Lastly, lower end household incomes are seeing wage growth of 3.6% (still above inflation) while upper income households are seeing it in the 4.8% range. Again, both are above inflation.

One source noted that even the 10-15% wage increases for fast food workers in some states have already disappeared, and many of those workers have started to see those jobs disappear via store closures, relocations, or automation trends that are keeping margins intact (business operators must increase product/service prices or reduce headcount – there are no other basic choices).

Global Economic Data Delivers Stable November

The latest monthly survey results show what has turned out to be a lukewarm month. On a global (comprehensive) level, manufacturing and services sectors were both down month-over-month, but manufacturing was showing just mild expansion while services sectors were stronger.

The services sector typically dominates most developed nations’ GDP. In most economies, it can contribute between 60-70% of GDP. Economists look to these sectors most in trying to determine whether a country is in recession or an expansion phase.

Therefore, saying that only one major group had a services sector in contraction is a pretty solid statement for global spending. And the Canadian survey is fairly ne, so a reading of 44.3 may not be that accurate.

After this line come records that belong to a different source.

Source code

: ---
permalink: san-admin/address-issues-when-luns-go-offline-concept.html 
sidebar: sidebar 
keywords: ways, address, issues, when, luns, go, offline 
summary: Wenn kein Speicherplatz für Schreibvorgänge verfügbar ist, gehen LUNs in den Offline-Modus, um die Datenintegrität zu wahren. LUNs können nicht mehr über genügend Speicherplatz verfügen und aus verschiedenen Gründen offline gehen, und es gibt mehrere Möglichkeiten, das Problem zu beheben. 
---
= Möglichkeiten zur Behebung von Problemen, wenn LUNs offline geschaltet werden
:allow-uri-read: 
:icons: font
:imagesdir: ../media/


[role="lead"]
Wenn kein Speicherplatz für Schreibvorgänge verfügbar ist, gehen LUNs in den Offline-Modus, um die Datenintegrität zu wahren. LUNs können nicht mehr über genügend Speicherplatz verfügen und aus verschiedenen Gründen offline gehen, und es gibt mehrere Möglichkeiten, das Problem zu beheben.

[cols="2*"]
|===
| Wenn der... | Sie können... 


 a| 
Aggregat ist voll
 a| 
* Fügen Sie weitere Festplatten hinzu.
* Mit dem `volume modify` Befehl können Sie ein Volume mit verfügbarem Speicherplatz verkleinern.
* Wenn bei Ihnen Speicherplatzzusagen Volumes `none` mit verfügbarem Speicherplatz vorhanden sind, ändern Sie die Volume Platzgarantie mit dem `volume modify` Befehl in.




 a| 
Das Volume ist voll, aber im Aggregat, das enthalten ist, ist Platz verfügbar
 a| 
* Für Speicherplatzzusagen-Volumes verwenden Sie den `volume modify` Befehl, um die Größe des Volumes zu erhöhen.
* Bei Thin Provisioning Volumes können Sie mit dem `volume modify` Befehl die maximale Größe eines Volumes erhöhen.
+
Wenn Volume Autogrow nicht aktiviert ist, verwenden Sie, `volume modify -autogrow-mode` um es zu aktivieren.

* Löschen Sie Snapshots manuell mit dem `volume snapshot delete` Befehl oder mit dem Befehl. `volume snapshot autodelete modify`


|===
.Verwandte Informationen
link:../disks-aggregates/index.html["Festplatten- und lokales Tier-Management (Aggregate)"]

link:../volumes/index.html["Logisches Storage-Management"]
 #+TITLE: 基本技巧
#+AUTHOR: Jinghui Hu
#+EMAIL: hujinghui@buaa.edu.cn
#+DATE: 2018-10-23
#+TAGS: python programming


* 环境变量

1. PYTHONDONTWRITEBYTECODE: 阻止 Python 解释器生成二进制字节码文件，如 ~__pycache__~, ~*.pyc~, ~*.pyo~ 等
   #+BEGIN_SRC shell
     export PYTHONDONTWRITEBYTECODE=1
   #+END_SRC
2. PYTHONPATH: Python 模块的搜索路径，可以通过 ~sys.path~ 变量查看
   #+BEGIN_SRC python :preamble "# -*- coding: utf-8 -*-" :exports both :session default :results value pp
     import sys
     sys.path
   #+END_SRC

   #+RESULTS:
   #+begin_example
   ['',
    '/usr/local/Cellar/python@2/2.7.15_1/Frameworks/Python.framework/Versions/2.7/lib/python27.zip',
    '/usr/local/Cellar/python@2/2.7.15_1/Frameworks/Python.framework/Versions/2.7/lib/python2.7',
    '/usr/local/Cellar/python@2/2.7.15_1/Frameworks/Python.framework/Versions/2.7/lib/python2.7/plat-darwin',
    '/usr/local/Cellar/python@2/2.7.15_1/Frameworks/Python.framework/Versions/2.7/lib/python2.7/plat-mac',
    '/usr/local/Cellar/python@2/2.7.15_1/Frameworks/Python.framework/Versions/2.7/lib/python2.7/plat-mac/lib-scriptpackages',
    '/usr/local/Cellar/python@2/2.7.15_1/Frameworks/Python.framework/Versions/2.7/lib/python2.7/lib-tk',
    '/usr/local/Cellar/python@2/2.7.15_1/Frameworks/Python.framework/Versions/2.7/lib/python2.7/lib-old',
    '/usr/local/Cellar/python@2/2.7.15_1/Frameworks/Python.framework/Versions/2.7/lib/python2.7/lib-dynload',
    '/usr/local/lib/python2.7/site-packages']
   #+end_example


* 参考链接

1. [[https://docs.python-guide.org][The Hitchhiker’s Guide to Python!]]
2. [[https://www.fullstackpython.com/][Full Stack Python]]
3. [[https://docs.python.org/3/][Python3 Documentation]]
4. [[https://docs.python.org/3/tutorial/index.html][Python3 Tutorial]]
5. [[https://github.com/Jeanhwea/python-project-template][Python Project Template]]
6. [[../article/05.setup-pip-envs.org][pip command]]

It is tough to see how Canada can be in recession (both manufacturing and services sectors in contraction) while countries like the UK, Germany, the Eurozone, etc. are showing both sectors in expansion. Canada has been hit economically with tough trade uncertainty, but generally the services sector should continue to be growing – and this measure is in deep contraction at 44.3 points.

Across the world, business leaders are generally confused. They want to be optimistic about 2026, but uncertainty is still prevailing – and dominating their mindset. It makes them approach cash retention conservatively, and they remain reserved with investment and spending.

Right now, the market is looking for the next consumer-level growth engine. Many thought that AI and robotics would be that engine – but until robotics hits a household level (each household providing individual adoption opportunities), everyone may still be waiting for the great catalyst to show up.

NAR Housing Forecast for 2026

The National Association of Realtors released its latest forecast for 2026, and it showed a potential 5% increase in new home starts in 2026. This would push starts from ~1.31 million this year (~1.35M in ’24) to ~1.45M in 2026. That increase of 140K more homes would create effectively 980,000 more full truckloads of freight demand, if historical ratios hold. This forecast improvement will depend on the Fed lowering interest rates, and more importantly, the 10-Year US Treasury yields following them down.